=== Begin Enclosure ===

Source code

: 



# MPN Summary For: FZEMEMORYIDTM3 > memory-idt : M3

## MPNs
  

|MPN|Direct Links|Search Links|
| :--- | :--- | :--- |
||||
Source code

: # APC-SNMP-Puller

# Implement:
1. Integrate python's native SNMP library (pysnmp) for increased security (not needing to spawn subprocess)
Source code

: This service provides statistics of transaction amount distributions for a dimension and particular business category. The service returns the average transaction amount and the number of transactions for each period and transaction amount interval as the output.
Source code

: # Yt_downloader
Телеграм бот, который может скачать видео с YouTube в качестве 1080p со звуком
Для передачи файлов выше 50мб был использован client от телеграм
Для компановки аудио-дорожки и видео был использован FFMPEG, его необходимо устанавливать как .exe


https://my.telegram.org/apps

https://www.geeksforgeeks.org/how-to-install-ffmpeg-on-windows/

=== End Enclosure ===
=== Begin Enclosure ===

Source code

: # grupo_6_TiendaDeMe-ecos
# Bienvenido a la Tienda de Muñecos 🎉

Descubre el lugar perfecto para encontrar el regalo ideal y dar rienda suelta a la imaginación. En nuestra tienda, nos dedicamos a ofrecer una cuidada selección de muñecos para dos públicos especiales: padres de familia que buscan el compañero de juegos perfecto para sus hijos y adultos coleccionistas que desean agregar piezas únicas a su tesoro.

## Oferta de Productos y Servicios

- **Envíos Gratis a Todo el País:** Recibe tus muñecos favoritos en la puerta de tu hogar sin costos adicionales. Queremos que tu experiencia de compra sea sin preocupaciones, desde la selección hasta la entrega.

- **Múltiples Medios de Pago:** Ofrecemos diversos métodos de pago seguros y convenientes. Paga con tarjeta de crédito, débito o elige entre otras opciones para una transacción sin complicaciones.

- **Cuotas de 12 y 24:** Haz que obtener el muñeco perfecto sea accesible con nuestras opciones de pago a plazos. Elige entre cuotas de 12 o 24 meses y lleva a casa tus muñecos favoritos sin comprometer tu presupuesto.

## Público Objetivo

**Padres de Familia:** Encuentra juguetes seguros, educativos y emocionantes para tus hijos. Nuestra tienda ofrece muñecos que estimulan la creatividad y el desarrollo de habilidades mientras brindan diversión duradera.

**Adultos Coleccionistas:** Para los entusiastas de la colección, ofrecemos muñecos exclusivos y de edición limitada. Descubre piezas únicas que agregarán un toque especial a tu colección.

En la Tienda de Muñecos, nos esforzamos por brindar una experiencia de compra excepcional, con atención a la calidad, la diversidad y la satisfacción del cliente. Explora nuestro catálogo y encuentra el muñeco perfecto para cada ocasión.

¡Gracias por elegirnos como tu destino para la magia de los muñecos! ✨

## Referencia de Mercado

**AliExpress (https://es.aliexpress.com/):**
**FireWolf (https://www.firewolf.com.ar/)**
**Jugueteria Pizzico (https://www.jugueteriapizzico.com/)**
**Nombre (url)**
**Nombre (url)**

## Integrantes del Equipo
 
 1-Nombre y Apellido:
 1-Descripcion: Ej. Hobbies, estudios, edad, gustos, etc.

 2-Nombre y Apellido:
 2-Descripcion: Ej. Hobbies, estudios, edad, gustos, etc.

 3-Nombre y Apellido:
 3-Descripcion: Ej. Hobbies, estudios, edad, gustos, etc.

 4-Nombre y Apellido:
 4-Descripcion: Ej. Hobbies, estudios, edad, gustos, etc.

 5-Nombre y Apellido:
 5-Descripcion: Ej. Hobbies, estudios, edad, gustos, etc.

=== End Enclosure ===
=== Begin Enclosure ===

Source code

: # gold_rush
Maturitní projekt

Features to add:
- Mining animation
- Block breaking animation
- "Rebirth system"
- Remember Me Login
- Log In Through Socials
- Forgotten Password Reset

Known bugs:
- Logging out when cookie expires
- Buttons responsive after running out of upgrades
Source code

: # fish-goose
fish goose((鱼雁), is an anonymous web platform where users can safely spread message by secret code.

=== End Enclosure ===

* [What this task involves] From the line that has "- **Envíos Gratis" through the line that has "4-Descripcion: Ej. Hobbies, estudios, edad, gustos, etc.", copy every line exactly as it appears above, and leave out all others.

* [The answer]
- **Envíos Gratis a Todo el País:** Recibe tus muñecos favoritos en la puerta de tu hogar sin costos adicionales. Queremos que tu experiencia de compra sea sin preocupaciones, desde la selección hasta la entrega.

- **Múltiples Medios de Pago:** Ofrecemos diversos métodos de pago seguros y convenientes. Paga con tarjeta de crédito, débito o elige entre otras opciones para una transacción sin complicaciones.

- **Cuotas de 12 y 24:** Haz que obtener el muñeco perfecto sea accesible con nuestras opciones de pago a plazos. Elige entre cuotas de 12 o 24 meses y lleva a casa tus muñecos favoritos sin comprometer tu presupuesto.

## Público Objetivo

**Padres de Familia:** Encuentra juguetes seguros, educativos y emocionantes para tus hijos. Nuestra tienda ofrece muñecos que estimulan la creatividad y el desarrollo de habilidades mientras brindan diversión duradera.

**Adultos Coleccionistas:** Para los entusiastas de la colección, ofrecemos muñecos exclusivos y de edición limitada. Descubre piezas únicas que agregarán un toque especial a tu colección.

En la Tienda de Muñecos, nos esforzamos por brindar una experiencia de compra excepcional, con atención a la calidad, la diversidad y la satisfacción del cliente. Explora nuestro catálogo y encuentra el muñeco perfecto para cada ocasión.

¡Gracias por elegirnos como tu destino para la magia de los muñecos! ✨

## Referencia de Mercado

**AliExpress (https://es.aliexpress.com/):**
**FireWolf (https://www.firewolf.com.ar/)**
**Jugueteria Pizzico (https://www.jugueteriapizzico.com/)**
**Nombre (url)**
**Nombre (url)**

## Integrantes del Equipo
 
 1-Nombre y Apellido:
 1-Descripcion: Ej. Hobbies, estudios, edad, gustos, etc.

 2-Nombre y Apellido:
 2-Descripcion: Ej. Hobbies, estudios, edad, gustos, etc.

 3-Nombre y Apellido:
 3-Descripcion: Ej. Hobbies, estudios, edad, gustos, etc.

 4-Nombre y Apellido:
 4-Descripcion: Ej. Hobbies, estudios, edad, gustos, etc.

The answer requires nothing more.